_EXERCISE DIRECTIONS_. Write out the whole listing exactly.

_RECORDS SUPPLIED_.
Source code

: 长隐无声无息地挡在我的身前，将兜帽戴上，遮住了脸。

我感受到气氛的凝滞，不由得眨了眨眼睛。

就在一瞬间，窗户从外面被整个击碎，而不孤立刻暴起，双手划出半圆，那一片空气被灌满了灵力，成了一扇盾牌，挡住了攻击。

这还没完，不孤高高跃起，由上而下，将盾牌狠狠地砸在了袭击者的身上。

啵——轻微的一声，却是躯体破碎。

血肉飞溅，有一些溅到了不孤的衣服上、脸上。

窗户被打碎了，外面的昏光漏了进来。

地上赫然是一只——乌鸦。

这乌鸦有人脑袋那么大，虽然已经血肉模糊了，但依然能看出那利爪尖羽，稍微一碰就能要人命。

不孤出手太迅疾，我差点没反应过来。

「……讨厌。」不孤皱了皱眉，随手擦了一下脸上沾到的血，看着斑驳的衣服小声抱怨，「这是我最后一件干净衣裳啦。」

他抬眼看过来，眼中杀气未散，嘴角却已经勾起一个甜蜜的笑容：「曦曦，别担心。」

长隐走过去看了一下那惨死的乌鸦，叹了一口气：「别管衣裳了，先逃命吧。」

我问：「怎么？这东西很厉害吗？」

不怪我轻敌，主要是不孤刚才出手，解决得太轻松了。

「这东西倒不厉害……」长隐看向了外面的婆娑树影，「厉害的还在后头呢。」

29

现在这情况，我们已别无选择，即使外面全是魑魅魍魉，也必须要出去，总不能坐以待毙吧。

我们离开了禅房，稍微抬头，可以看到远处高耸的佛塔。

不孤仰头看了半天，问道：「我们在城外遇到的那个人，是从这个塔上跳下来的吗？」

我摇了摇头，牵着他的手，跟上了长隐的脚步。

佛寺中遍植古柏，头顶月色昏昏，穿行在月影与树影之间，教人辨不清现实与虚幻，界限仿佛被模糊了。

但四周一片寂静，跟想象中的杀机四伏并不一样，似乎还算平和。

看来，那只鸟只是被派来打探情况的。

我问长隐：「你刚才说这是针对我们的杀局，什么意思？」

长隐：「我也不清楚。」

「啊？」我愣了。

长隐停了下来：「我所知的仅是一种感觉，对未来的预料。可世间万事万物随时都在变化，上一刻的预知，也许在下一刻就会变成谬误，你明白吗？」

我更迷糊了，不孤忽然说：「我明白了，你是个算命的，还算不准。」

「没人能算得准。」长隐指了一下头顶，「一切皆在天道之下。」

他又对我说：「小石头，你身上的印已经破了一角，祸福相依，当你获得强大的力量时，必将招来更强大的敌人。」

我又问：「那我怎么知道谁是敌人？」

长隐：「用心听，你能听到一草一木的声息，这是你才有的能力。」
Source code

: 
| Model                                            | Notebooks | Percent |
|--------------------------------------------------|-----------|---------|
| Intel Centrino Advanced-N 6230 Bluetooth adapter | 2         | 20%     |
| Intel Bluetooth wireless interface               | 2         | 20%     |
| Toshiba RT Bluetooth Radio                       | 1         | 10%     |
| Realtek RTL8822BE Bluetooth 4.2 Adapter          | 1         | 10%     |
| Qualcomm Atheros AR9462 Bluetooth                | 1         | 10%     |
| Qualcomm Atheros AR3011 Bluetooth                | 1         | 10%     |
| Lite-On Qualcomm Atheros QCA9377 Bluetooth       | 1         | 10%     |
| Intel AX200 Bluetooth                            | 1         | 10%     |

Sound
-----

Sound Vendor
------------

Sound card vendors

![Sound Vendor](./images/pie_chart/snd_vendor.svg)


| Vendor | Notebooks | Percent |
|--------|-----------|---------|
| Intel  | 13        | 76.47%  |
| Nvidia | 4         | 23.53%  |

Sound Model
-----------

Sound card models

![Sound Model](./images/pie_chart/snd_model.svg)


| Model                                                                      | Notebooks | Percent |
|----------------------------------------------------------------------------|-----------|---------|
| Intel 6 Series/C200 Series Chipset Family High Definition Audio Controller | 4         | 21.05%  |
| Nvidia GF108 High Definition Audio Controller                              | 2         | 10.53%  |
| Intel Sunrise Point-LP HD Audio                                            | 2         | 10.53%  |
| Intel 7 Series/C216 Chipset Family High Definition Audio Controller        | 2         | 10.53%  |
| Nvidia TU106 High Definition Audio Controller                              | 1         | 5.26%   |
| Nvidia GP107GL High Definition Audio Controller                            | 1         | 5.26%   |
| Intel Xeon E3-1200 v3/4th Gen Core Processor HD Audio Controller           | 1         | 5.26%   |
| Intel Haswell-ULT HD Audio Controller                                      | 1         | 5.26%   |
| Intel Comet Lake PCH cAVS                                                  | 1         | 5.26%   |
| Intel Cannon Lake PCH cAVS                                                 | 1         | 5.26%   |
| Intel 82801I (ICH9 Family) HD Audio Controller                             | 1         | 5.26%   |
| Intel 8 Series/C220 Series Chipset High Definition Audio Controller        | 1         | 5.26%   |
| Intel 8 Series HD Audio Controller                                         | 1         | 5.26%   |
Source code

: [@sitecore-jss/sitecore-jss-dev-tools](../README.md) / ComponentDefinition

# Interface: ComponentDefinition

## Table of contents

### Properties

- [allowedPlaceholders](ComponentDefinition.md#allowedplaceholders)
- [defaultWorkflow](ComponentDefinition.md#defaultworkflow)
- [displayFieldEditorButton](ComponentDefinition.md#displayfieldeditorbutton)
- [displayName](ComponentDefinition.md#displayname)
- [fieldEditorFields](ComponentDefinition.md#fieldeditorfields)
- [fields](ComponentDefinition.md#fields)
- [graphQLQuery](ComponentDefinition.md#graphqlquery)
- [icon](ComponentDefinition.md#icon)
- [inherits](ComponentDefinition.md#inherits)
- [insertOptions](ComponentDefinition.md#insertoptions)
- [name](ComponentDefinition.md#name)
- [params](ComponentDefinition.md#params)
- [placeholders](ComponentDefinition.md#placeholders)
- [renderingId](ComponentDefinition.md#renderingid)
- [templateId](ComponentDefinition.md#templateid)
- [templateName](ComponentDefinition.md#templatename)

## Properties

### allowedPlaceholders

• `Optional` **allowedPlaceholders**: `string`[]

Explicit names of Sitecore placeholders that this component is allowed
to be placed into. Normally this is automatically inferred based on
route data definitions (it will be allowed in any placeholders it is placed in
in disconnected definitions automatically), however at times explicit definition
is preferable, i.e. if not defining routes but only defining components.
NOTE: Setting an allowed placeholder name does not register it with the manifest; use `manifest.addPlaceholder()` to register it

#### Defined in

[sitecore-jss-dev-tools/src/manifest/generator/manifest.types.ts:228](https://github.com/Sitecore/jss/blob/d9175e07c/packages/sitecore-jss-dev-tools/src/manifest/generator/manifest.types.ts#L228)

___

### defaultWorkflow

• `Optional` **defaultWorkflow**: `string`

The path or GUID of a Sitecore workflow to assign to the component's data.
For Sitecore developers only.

_PROBLEM SOLUTION_.
Source code

: 长隐无声无息地挡在我的身前，将兜帽戴上，遮住了脸。

我感受到气氛的凝滞，不由得眨了眨眼睛。

就在一瞬间，窗户从外面被整个击碎，而不孤立刻暴起，双手划出半圆，那一片空气被灌满了灵力，成了一扇盾牌，挡住了攻击。

这还没完，不孤高高跃起，由上而下，将盾牌狠狠地砸在了袭击者的身上。

啵——轻微的一声，却是躯体破碎。

血肉飞溅，有一些溅到了不孤的衣服上、脸上。

窗户被打碎了，外面的昏光漏了进来。

地上赫然是一只——乌鸦。

这乌鸦有人脑袋那么大，虽然已经血肉模糊了，但依然能看出那利爪尖羽，稍微一碰就能要人命。

不孤出手太迅疾，我差点没反应过来。

「……讨厌。」不孤皱了皱眉，随手擦了一下脸上沾到的血，看着斑驳的衣服小声抱怨，「这是我最后一件干净衣裳啦。」

他抬眼看过来，眼中杀气未散，嘴角却已经勾起一个甜蜜的笑容：「曦曦，别担心。」

长隐走过去看了一下那惨死的乌鸦，叹了一口气：「别管衣裳了，先逃命吧。」

我问：「怎么？这东西很厉害吗？」

不怪我轻敌，主要是不孤刚才出手，解决得太轻松了。

「这东西倒不厉害……」长隐看向了外面的婆娑树影，「厉害的还在后头呢。」

29

现在这情况，我们已别无选择，即使外面全是魑魅魍魉，也必须要出去，总不能坐以待毙吧。

我们离开了禅房，稍微抬头，可以看到远处高耸的佛塔。

不孤仰头看了半天，问道：「我们在城外遇到的那个人，是从这个塔上跳下来的吗？」

我摇了摇头，牵着他的手，跟上了长隐的脚步。

佛寺中遍植古柏，头顶月色昏昏，穿行在月影与树影之间，教人辨不清现实与虚幻，界限仿佛被模糊了。

但四周一片寂静，跟想象中的杀机四伏并不一样，似乎还算平和。

看来，那只鸟只是被派来打探情况的。

我问长隐：「你刚才说这是针对我们的杀局，什么意思？」

长隐：「我也不清楚。」

「啊？」我愣了。

长隐停了下来：「我所知的仅是一种感觉，对未来的预料。可世间万事万物随时都在变化，上一刻的预知，也许在下一刻就会变成谬误，你明白吗？」

我更迷糊了，不孤忽然说：「我明白了，你是个算命的，还算不准。」

「没人能算得准。」长隐指了一下头顶，「一切皆在天道之下。」

他又对我说：「小石头，你身上的印已经破了一角，祸福相依，当你获得强大的力量时，必将招来更强大的敌人。」

我又问：「那我怎么知道谁是敌人？」

长隐：「用心听，你能听到一草一木的声息，这是你才有的能力。」
Source code

: 
| Model                                            | Notebooks | Percent |
|--------------------------------------------------|-----------|---------|
| Intel Centrino Advanced-N 6230 Bluetooth adapter | 2         | 20%     |
| Intel Bluetooth wireless interface               | 2         | 20%     |
| Toshiba RT Bluetooth Radio                       | 1         | 10%     |
| Realtek RTL8822BE Bluetooth 4.2 Adapter          | 1         | 10%     |
| Qualcomm Atheros AR9462 Bluetooth                | 1         | 10%     |
| Qualcomm Atheros AR3011 Bluetooth                | 1         | 10%     |
| Lite-On Qualcomm Atheros QCA9377 Bluetooth       | 1         | 10%     |
| Intel AX200 Bluetooth                            | 1         | 10%     |

Sound
-----

Sound Vendor
------------

Sound card vendors

![Sound Vendor](./images/pie_chart/snd_vendor.svg)


| Vendor | Notebooks | Percent |
|--------|-----------|---------|
| Intel  | 13        | 76.47%  |
| Nvidia | 4         | 23.53%  |

Sound Model
-----------

Sound card models

![Sound Model](./images/pie_chart/snd_model.svg)


| Model                                                                      | Notebooks | Percent |
|----------------------------------------------------------------------------|-----------|---------|
| Intel 6 Series/C200 Series Chipset Family High Definition Audio Controller | 4         | 21.05%  |
| Nvidia GF108 High Definition Audio Controller                              | 2         | 10.53%  |
| Intel Sunrise Point-LP HD Audio                                            | 2         | 10.53%  |
| Intel 7 Series/C216 Chipset Family High Definition Audio Controller        | 2         | 10.53%  |
| Nvidia TU106 High Definition Audio Controller                              | 1         | 5.26%   |
| Nvidia GP107GL High Definition Audio Controller                            | 1         | 5.26%   |
| Intel Xeon E3-1200 v3/4th Gen Core Processor HD Audio Controller           | 1         | 5.26%   |
| Intel Haswell-ULT HD Audio Controller                                      | 1         | 5.26%   |
| Intel Comet Lake PCH cAVS                                                  | 1         | 5.26%   |
| Intel Cannon Lake PCH cAVS                                                 | 1         | 5.26%   |
| Intel 82801I (ICH9 Family) HD Audio Controller                             | 1         | 5.26%   |
| Intel 8 Series/C220 Series Chipset High Definition Audio Controller        | 1         | 5.26%   |
| Intel 8 Series HD Audio Controller                                         | 1         | 5.26%   |
Source code

: [@sitecore-jss/sitecore-jss-dev-tools](../README.md) / ComponentDefinition

# Interface: ComponentDefinition

## Table of contents

### Properties

- [allowedPlaceholders](ComponentDefinition.md#allowedplaceholders)
- [defaultWorkflow](ComponentDefinition.md#defaultworkflow)
- [displayFieldEditorButton](ComponentDefinition.md#displayfieldeditorbutton)
- [displayName](ComponentDefinition.md#displayname)
- [fieldEditorFields](ComponentDefinition.md#fieldeditorfields)
- [fields](ComponentDefinition.md#fields)
- [graphQLQuery](ComponentDefinition.md#graphqlquery)
- [icon](ComponentDefinition.md#icon)
- [inherits](ComponentDefinition.md#inherits)
- [insertOptions](ComponentDefinition.md#insertoptions)
- [name](ComponentDefinition.md#name)
- [params](ComponentDefinition.md#params)
- [placeholders](ComponentDefinition.md#placeholders)
- [renderingId](ComponentDefinition.md#renderingid)
- [templateId](ComponentDefinition.md#templateid)
- [templateName](ComponentDefinition.md#templatename)

## Properties

### allowedPlaceholders

• `Optional` **allowedPlaceholders**: `string`[]

Explicit names of Sitecore placeholders that this component is allowed
to be placed into. Normally this is automatically inferred based on
route data definitions (it will be allowed in any placeholders it is placed in
in disconnected definitions automatically), however at times explicit definition
is preferable, i.e. if not defining routes but only defining components.
NOTE: Setting an allowed placeholder name does not register it with the manifest; use `manifest.addPlaceholder()` to register it

#### Defined in

[sitecore-jss-dev-tools/src/manifest/generator/manifest.types.ts:228](https://github.com/Sitecore/jss/blob/d9175e07c/packages/sitecore-jss-dev-tools/src/manifest/generator/manifest.types.ts#L228)

___

### defaultWorkflow

• `Optional` **defaultWorkflow**: `string`

The path or GUID of a Sitecore workflow to assign to the component's data.
For Sitecore developers only.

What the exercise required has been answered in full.